La parada de reloj en el caso actual será mucho más ardua de lograr que en esos precedentes. El pacto diseña una gobernanza clara (Conclusiones, punto A.19). Y enrevesada. En casos normales, irá por la directa: la Comisión evaluará si los planes nacionales de recuperación se atienen a las “recomendaciones específicas” anuales del Consejo; si refuerzan el “crecimiento potencial y la creación de empleos”; y contribuyen a “la transición verde y digital”. Si los cumplen, los someterá al Consejo (Ecofin), que decidirá, como corresponde y subraya el acuerdo, por VMQ (artículo 16.4 TUE): la doble mayoría del 55% de Estados (15 de 27) y de población representada por ellos (el 65% del total). El veto es imposible.
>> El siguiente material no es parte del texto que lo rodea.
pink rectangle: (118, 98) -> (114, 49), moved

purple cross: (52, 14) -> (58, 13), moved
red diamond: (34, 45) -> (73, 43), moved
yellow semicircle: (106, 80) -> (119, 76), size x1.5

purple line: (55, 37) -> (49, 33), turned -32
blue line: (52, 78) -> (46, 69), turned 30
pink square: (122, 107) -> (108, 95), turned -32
Pero en casos infrecuentes —se subraya “excepcionalmente”— se abre una rendija a un reexamen del asunto: como trámite, la Comisión plantea a un comité menor del Ecofin la propuesta. Si uno o varios miembros detectan en un plan “desviaciones graves” sobre los “hitos y objetivos” de los requisitos citados, puede pedir al presidente del Consejo Europeo que lo someta a su institución. Lo máximo que puede hacer esta es discutirlos “exhaustivamente”, y expresar su desacuerdo: son los ministros del Ecofin los únicos competentes para rechazarlo (por VMQ). Mientras se pronuncian los líderes, el proceso de ejecución de los desembolsos por la Comisión se suspende, pero solo por un máximo de tres meses.
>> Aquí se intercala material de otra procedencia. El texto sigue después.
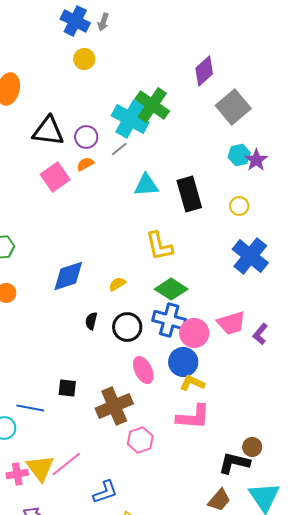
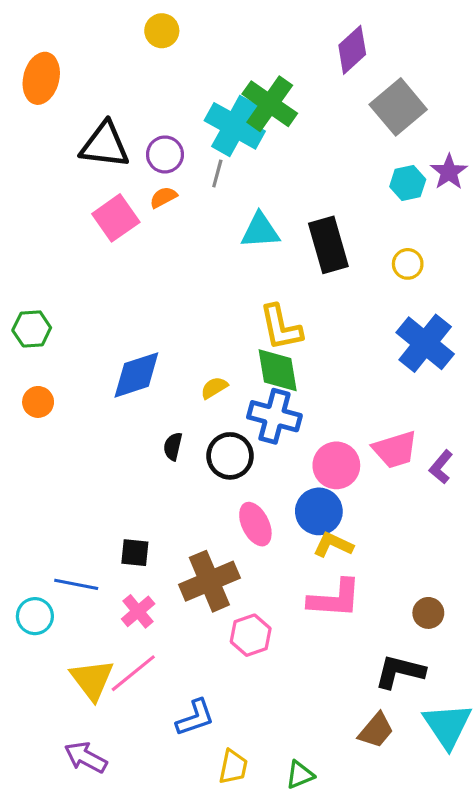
gray line: (119, 149) -> (217, 174), turned -36
purple star: (256, 160) -> (449, 172), moved
green diamond: (171, 289) -> (278, 370), moved, turned 48
blue cross: (169, 320) -> (274, 416), moved
brown circle: (252, 447) -> (428, 613), moved
pink cross: (17, 474) -> (138, 611), moved, turned -30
El eventual desagrado del Consejo Europeo, ¿cómo se decide? En apariencia, por unanimidad, pues “se pronunciará por consenso, excepto cuando los Tratados dispongan otra cosa” (artículo 15.6 del TUE). Pero ¿qué significa “consenso”? “No es jurídicamente una regla de votación”, sostiene el más eminente jurista comunitario, Jean-Claude Piris (The Lisbon Treaty, Cambridge, 2010). Cuando el Consejo Europeo adopte “actos jurídicamente vinculantes”, afirma, “se obliga a respetar la base jurídica relevante, que en cada caso determina el procedimiento aplicable; tipo de instrumento, regla de votación, etcétera”, concluye.
Pero este no sería un acto vinculante, pues carece de competencia, solo tiene influencia (intensa), así que quizá solo por analogía, los 27 deberían decidir antes cuál sería la regla adecuada de votación. Si piensan que es “de procedimiento”, se obligan a la mayoría simple (se lo ordena el artículo 235. 3 del TFUE); pero si creen que lo desborda, y exhibe perfiles materiales, optarían por la VMQ, que en esta institución es del 72% de miembros, siempre que representen al 65% de la población (artículo 238.2 del TFUE).
En cualquier caso, se imposibilita la unanimidad. Podría darse algún retraso en el desembolso, aunque muy condicionado para que la parada de reloj no fuese frívola: quien impugne debe acreditar “desviaciones graves”; contradecir el criterio de la Comisión; producirse “excepcionalmente” (el mecanismo, en la práctica, es de un uso único); y su petición, ser aceptada por el presidente del Consejo Europeo para tramitarlo a la cumbre. Adiós al veto individual.